AUD to USD Forecast: Australian Dollar Steadies with Eyes on PBoC and US Federal Reserve
- The AUD/USD recovered from a Tuesday session low of $0.64277 to end the day up 0.26% at $0.64534.
- Eased concerns about China’s economy lends support to the AUD/USD’s positive trajectory.
- Federal Reserve’s impending decision on interest rates shapes the AUD/USD outlook.
On Tuesday, the AUD/USD rose by 0.26%. Following a 0.14% gain on Monday, the Aussie dollar ended the day at $0.64534. The Aussie dollar fell to a low of $0.64277 before rising to a high of $0.64737.
People’s Bank of China in the Pre-Fed Spotlight
Concerns about the potential collapse of the Chinese economy have eased, providing support to the AUD/USD. An improving demand outlook would be a positive signal for the Australian economy, the AUD/USD, and the Australian labor market. The Australian economy is heavily trade-oriented, with a trade-to-GDP ratio of 50%. Notably, 20% of Australian jobs are trade-related
This morning, the People’s Bank of China (PBoC) will set the Loan Prime Rates (LPR) for one and five years. After a series of stimulus measures to support the economy, economists expect the PBoC to leave the LPRs unchanged. Investors might interpret the decision to leave the LPRs unchanged as a positive sign. Any cuts to the LPRs could signal more concerns about the Chinese macroeconomic environment.
While investors will respond to the PBoC policy decision, the market focus will remain on the US Federal Reserve.
The Fed and FOMC Economic Projections to Dictate AUD/USD Trajectory
After a week of speculation on the Fed interest rate trajectory, the markets will learn the likely Fed interest rate path.
Investors expect the US Federal Reserve to leave interest rates unchanged. However, uncertainty about the November policy decision continues to support the greenback.
Barring a surprise Fed rate hike, the markets will focus on the FOMC economic projections. Upbeat revisions to GDP, Inflation, and Unemployment forecasts should fuel bets on a November hike.
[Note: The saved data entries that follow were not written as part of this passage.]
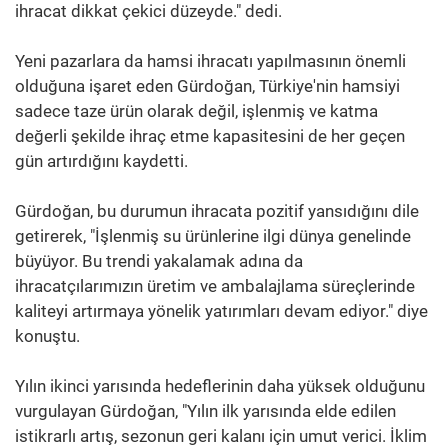
ihracat dikkat çekici düzeyde." dedi.
Yeni pazarlara da hamsi ihracatı yapılmasının önemli
olduğuna işaret eden Gürdoğan, Türkiye'nin hamsiyi
sadece taze ürün olarak değil, işlenmiş ve katma
değerli şekilde ihraç etme kapasitesini de her geçen
gün artırdığını kaydetti.
Gürdoğan, bu durumun ihracata pozitif yansıdığını dile
getirerek, "İşlenmiş su ürünlerine ilgi dünya genelinde
büyüyor. Bu trendi yakalamak adına da
ihracatçılarımızın üretim ve ambalajlama süreçlerinde
kaliteyi artırmaya yönelik yatırımları devam ediyor." diye
konuştu.
Yılın ikinci yarısında hedeflerinin daha yüksek olduğunu
vurgulayan Gürdoğan, "Yılın ilk yarısında elde edilen
istikrarlı artış, sezonun geri kalanı için umut verici. İklim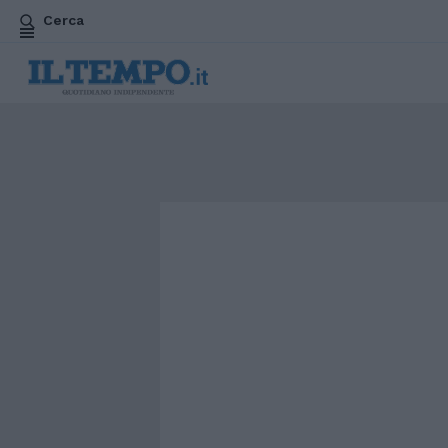
Cerca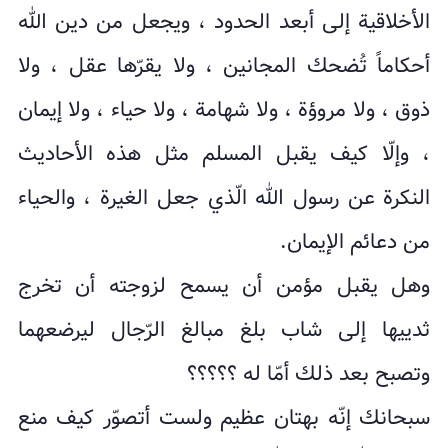
الأخلاقیة إلى أبعد الحدود ، ویجعل من دین الله
أحکاماً تُضحك المجانین ، ولا یقرّها عقل ، ولا
ذوق ، ولا مروؤة ، ولا شهامة ، ولا حیاء ، ولا إیمان
، وإلّا کیف یقبل المسلم مثل هذه الأحادیث
النکرة عن رسول الله الّذي جعل الغیرة ، والحیاء
من دعائم الإیمان.
وهل یقبل مؤمن أن یسمح لزوجته أن تخرج
ثدییها إلى شاب بلغ مبالغ الرّجال لیرضعهما
وتصبح بعد ذلك أمّا له ؟؟؟؟؟
سبحانك إنّه بهتان عظیم ولست أتصوّر کیف منع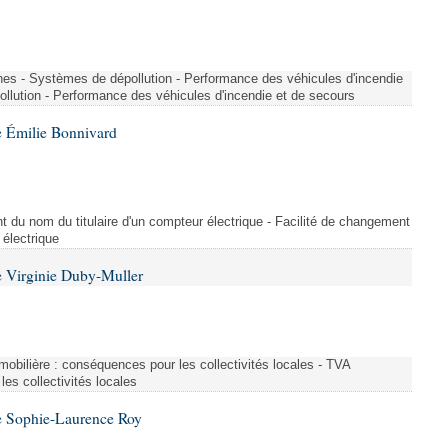
nes - Systèmes de dépollution - Performance des véhicules d'incendie
llution - Performance des véhicules d'incendie et de secours
 Émilie Bonnivard
t du nom du titulaire d'un compteur électrique - Facilité de changement
 électrique
 Virginie Duby-Muller
immobilière : conséquences pour les collectivités locales - TVA
es collectivités locales
e Sophie-Laurence Roy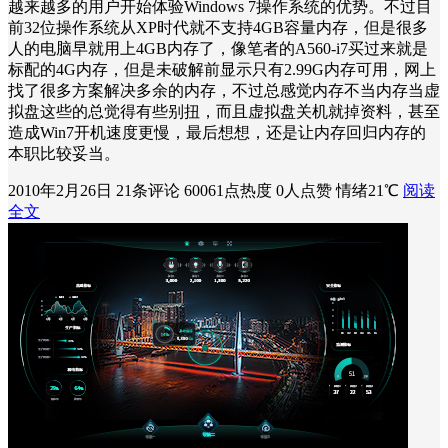
越来越多的用户开始体验Windows 7操作系统的优势。不过目
前32位操作系统从XP时代就不支持4GB容量内存，但是很多
人的电脑早就用上4GB内存了，像笔者的A560-i7买过来就是
标配的4G内存，但是未破解前显示只有2.99G内存可用，网上
找了很多方案解决多余的内存，不过总感觉内存不当内存当虚
拟盘这些的总觉得有些别扭，而且虚拟盘关机就掉资料，甚至
造成Win7开机速度更慢，最后想想，还是让内存回归内存的
本职比较妥当。
2010年2月26日
21条评论
60061点热度
0人点赞
情绪21℃
阅读
全文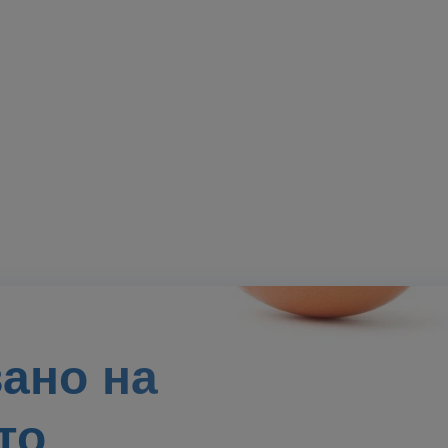
вано на
то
Notably, the FOMC could also shift the timing of the first Fed interest rate cut to 2025. The “upbeat revision” scenario would pressure the AUD/USD.
The near-term AUD/USD trajectory hinges on the Fed interest rate decision and FOMC economic projections. A hawkish Fed pause on interest rate moves would support an AUD/USD retreat to sub-$0.6350. The likely end to the RBA monetary policy tightening cycle would amplify the impact of a hawkish Fed policy outlook.
AUD/USD Price Action
The AUD/USD remained below the $0.64900 resistance level. Notably, the AUD/USD sat below the 50-day and 200-day EMAs, reaffirming bearish price signals. Failure to break above the $0.64900 resistance level would leave the $0.63854 support level in play. A break below the support level would give the bears a run at the trend line.
However, a break above the $0.64900 resistance level would bring the 50-day EMA into play. A dovish Fed monetary policy pause would support an AUD/USD return to $0.65.
The RSI reading of 49.55 supports an AUD/USD return to sub-$0.64 before entering oversold territory.
The AUD/USD sits above the 50-day EMA, reflecting short-term bullishness, but hovers below the 200-day EMA, signaling long-term bearishness.
A break above the 200-day EMA would give the bulls a run at the $0.64900 resistance level. However, failure to break through the 200-day EMA would leave sub-$0.6450 and the 50-day EMA in view.
The 14-period 4-Hourly RSI at 56.11 supports an Aussie dollar break above the 200-day EMA before entering overbought territory.